Saturday

Ann Althouse Says...


Ann Althouse a professor at my old Law School had this interesting commentary:

"if you read Feige's well-written and persuasive article, keep in mind that he represents the defense, that expert testimony is subject to attack if it is let in, and that child molesters are choosing victims who will often not be able to tell a straight story."
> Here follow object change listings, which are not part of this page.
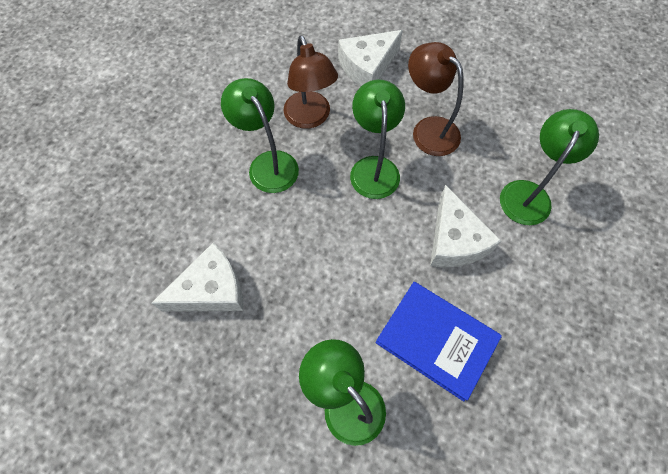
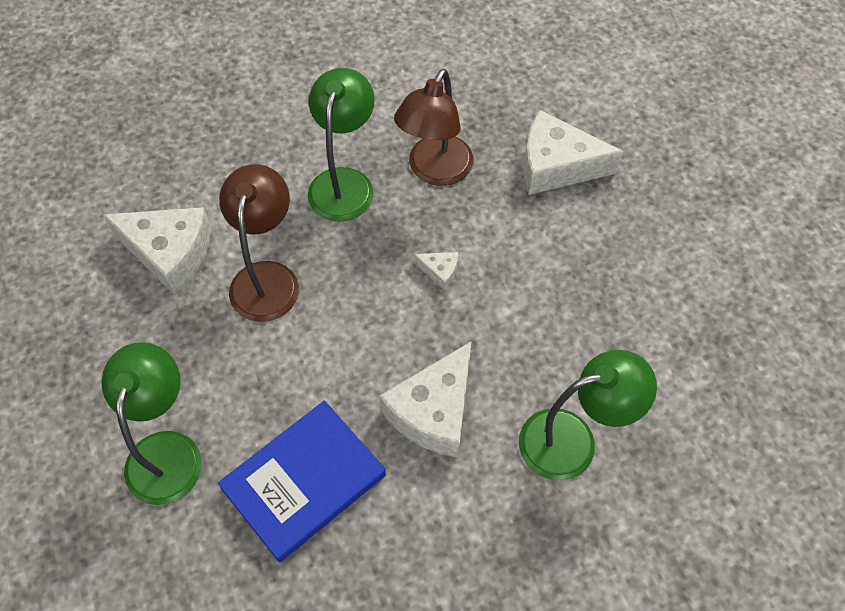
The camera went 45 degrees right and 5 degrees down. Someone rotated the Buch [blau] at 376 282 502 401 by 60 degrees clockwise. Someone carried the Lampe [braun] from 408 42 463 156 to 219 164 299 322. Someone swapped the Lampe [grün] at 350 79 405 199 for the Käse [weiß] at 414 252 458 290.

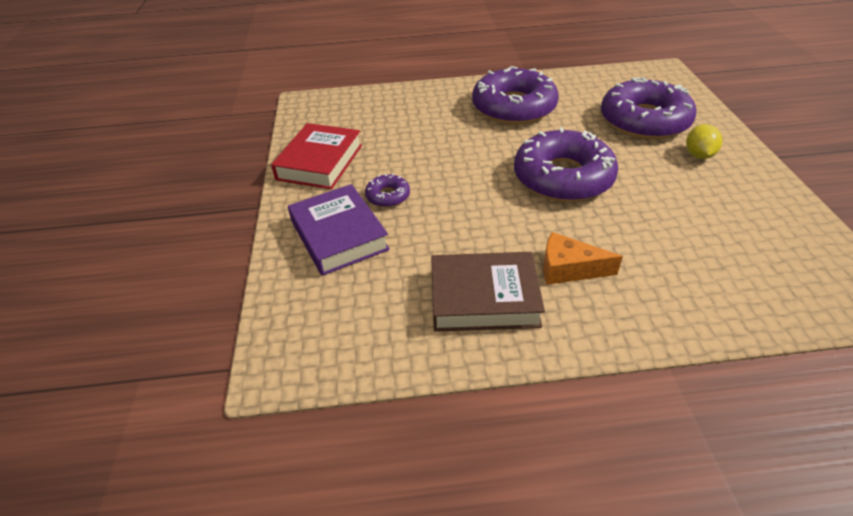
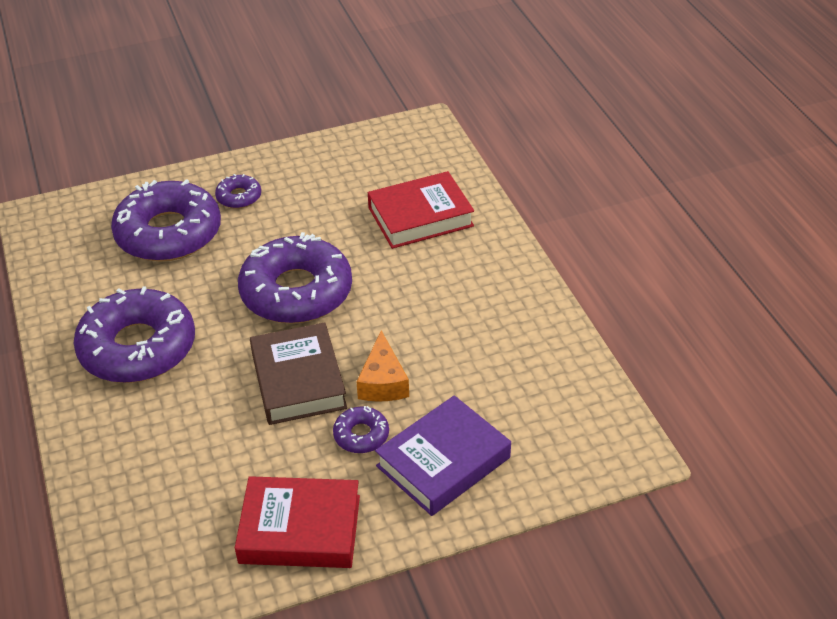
The camera went 105 degrees left and 0 degrees up. Someone swapped the Zitrone [gelb] at 686 124 722 159 for the Donut [lila] at 215 174 261 209. Someone carried the Buch [braun] from 431 252 545 332 to 250 322 347 425. Someone carried the Käse [orange] from 543 232 623 285 to 356 330 409 402. Someone put down the Buch [rot] at 368 171 474 249.

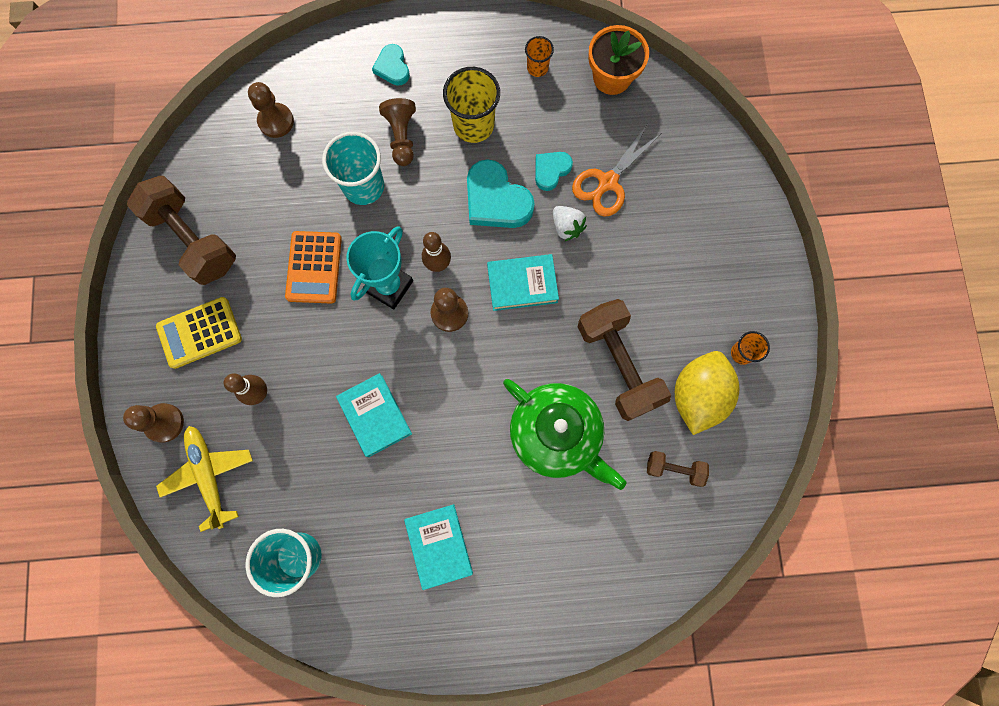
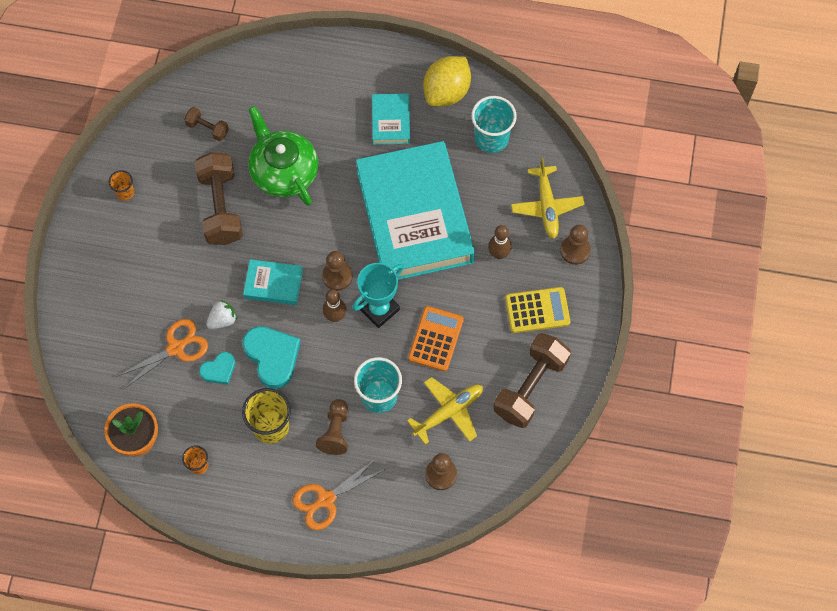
The camera went 165 degrees left and 10 degrees down. Someone rotated the Erdbeere [weiß] at 553 206 587 241 by 75 degrees clockwise. Someone swapped the Herz [türkis] at 372 44 410 86 for the Schere [orange] at 292 457 386 530. Someone scaled the Buch [türkis] at 336 373 412 457 by 2.40. Someone put down the Flugzeug [gelb] at 407 377 483 445. Someone carried the Zitrone [gelb] from 675 351 739 435 to 423 56 471 107. Someone rotated the Hantel [braun] at 127 176 236 285 by 60 degrees clockwise.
Ok. Sure. I represent the defense and expert testimony is subject to attack. But here's the problem: These are complicated issues. Doing a good cross about diagnosticity and falsifiability--one that makes a jury understand just what a bunch of crap CSAAS is, is tough--and truthfully takes more time, patience and research than most criminal defense lawyers can afford. The result is that often even the most bogus experts aren't really challenged--at least not when they don't have a million bucks to spend on a defense. It's why Judges are supposed to be gatekeepers, why Frye and Daubert hearings should be serious endeavors, not just shameful referenda on whether or not testimony advances the aims of the prosecution.

And as for choosing victims that can't tell a straight story: Please. Plenty (the credible ones) can and do. In any other context we take credibility and "telling a straight story" seriously. No-one has a problem disbelieving an incredible witness in a robbery or narcotics case--this is about our willingness to bend good rules in order to stack the deck in favor of conviction. The problem is disproving these sorts of incendiary allegations--overcoming the stigma of the charge itself is hard enough for an innocent person without bogus syndrome testimony thrown in.

Anyway Ann-thanks for reading, turn the comments on your blog back on, and give my regards to Tom Palay and Bascom Hill.